Faith stared at her mother for what felt to be an eternity. Days and months passing as brown eyes met brown eyes, entranced in a silent conversation that could only be had between two people with a transcendent connection. Mother and daughter. Codependents at times. And best friends. The connection was broken with the sound of a blast. It was the loudest sound Faith had ever heard in her life. She yelped with a shudder. Her stomach jumped to her throat, lead be damned, as she instinctively ducked. She threw her hands over her head, sure that the century-old fort was going to collapse on her.

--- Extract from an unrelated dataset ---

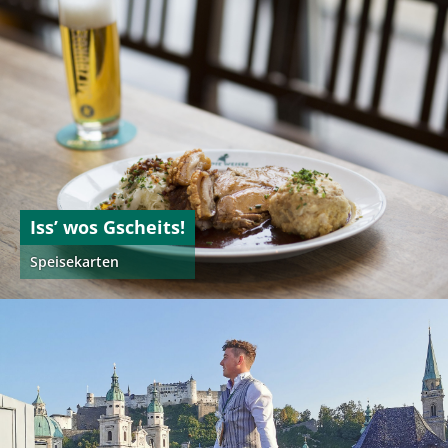
Iss’ wos Gscheits!
Speisekarten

Remy and her mother weren't phased. They both glanced casually toward the sound as if it was a barking dog instead of a bomb blast. Confident, well, mostly confident, that she wasn't going to end up under a pile of rubble, Faith stood back up straight, wandering towards the sound.
"What the hell was that?"
Faith's mother sidled up next to her. "That means we have to go. Come on," She said as the trio began the last leg of their journey down the hallway towards Jasper and the cannon.